TASK DIRECTIONS:
Everything in the listing below needs restating exactly, apart from the pictures.

COLLECTED MATERIAL:
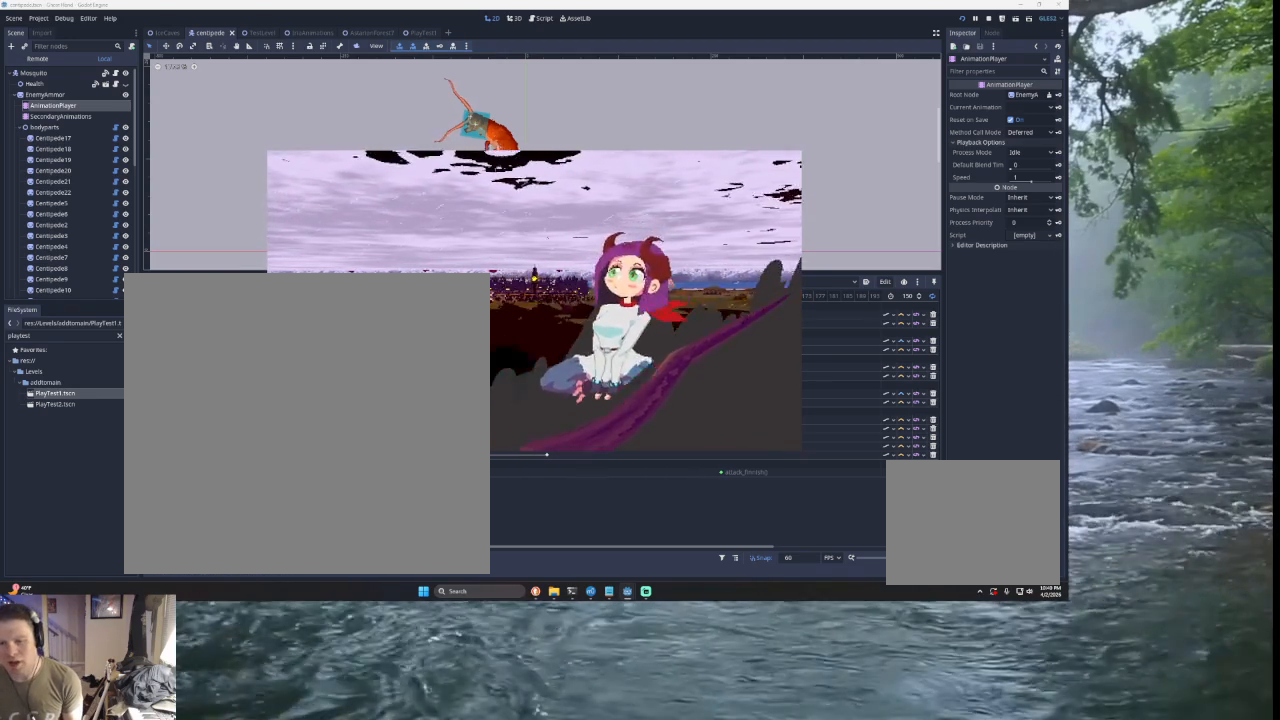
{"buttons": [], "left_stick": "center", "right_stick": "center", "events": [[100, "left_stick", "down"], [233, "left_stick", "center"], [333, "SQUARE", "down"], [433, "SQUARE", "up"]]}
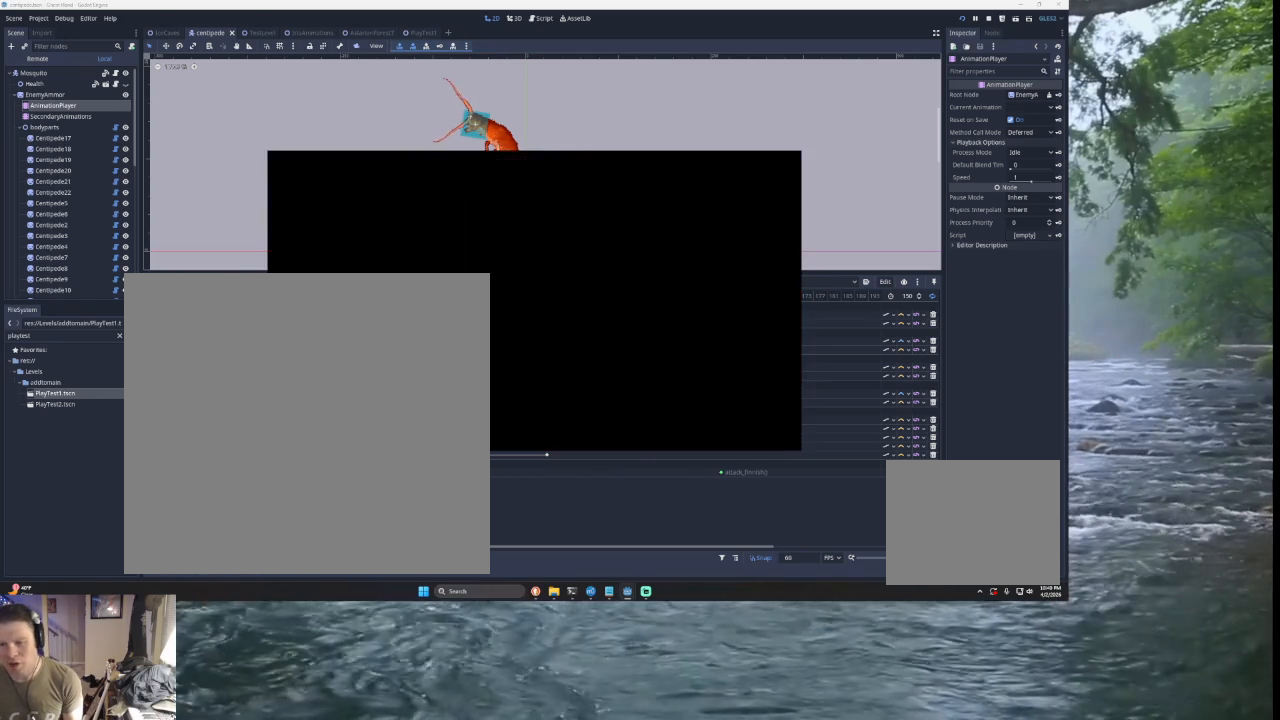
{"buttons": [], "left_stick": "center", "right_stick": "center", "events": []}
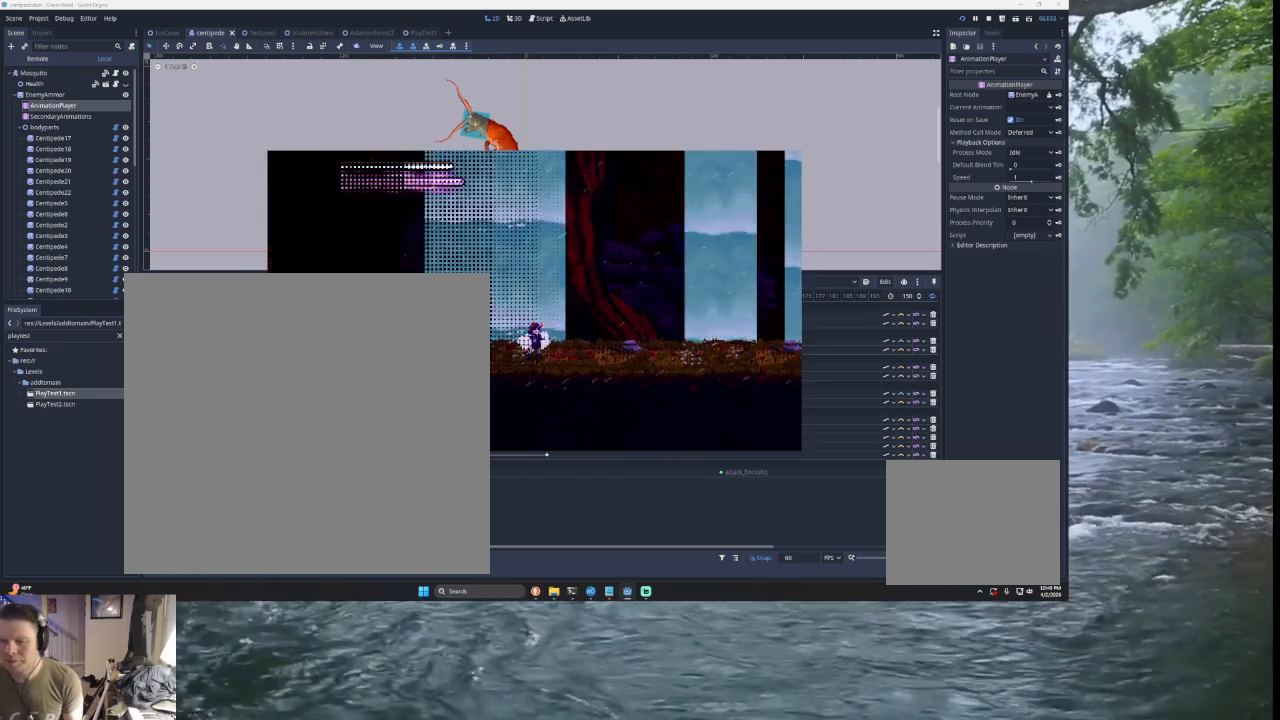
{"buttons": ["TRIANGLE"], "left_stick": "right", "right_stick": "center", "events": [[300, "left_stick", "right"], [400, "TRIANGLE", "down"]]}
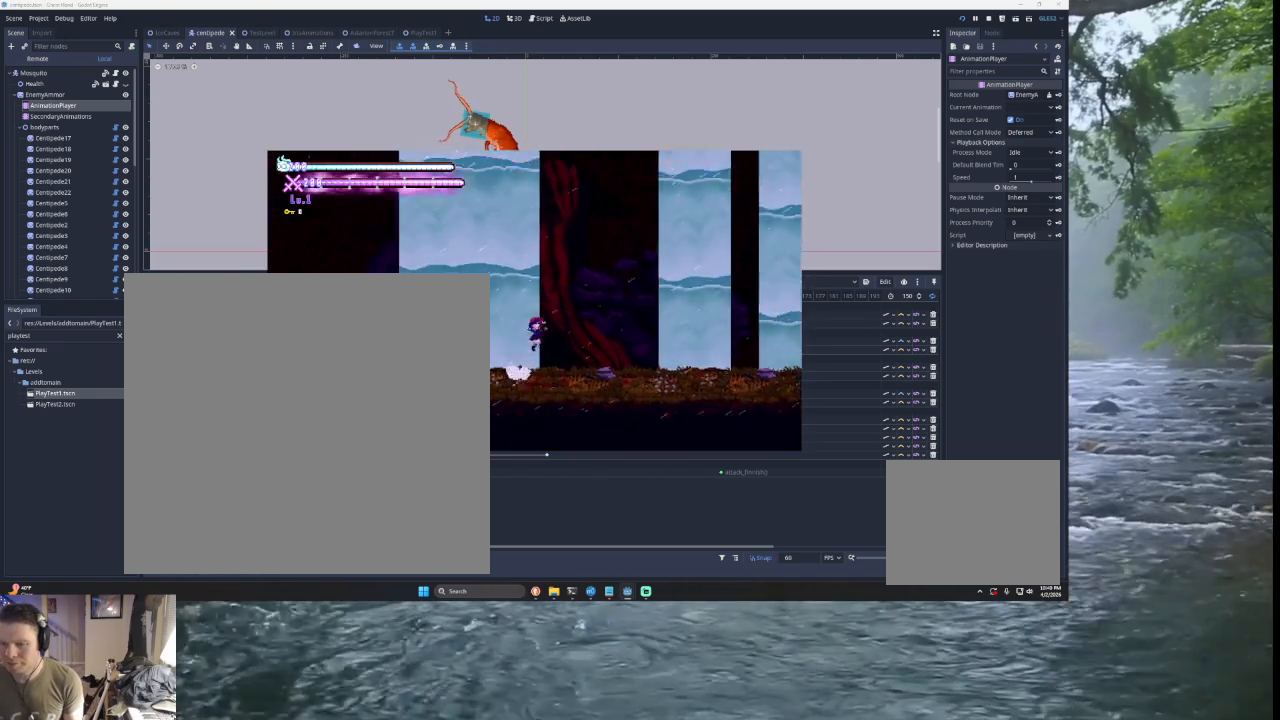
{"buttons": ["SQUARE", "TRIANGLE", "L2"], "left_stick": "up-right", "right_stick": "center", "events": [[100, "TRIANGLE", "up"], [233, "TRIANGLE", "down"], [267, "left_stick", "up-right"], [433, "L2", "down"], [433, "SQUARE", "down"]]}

ANSWER TO THE PROBLEM:
{"buttons": [], "left_stick": "center", "right_stick": "center", "events": [[100, "left_stick", "down"], [233, "left_stick", "center"], [333, "SQUARE", "down"], [433, "SQUARE", "up"]]}
{"buttons": [], "left_stick": "center", "right_stick": "center", "events": []}
{"buttons": ["TRIANGLE"], "left_stick": "right", "right_stick": "center", "events": [[300, "left_stick", "right"], [400, "TRIANGLE", "down"]]}
{"buttons": ["SQUARE", "TRIANGLE", "L2"], "left_stick": "up-right", "right_stick": "center", "events": [[100, "TRIANGLE", "up"], [233, "TRIANGLE", "down"], [267, "left_stick", "up-right"], [433, "L2", "down"], [433, "SQUARE", "down"]]}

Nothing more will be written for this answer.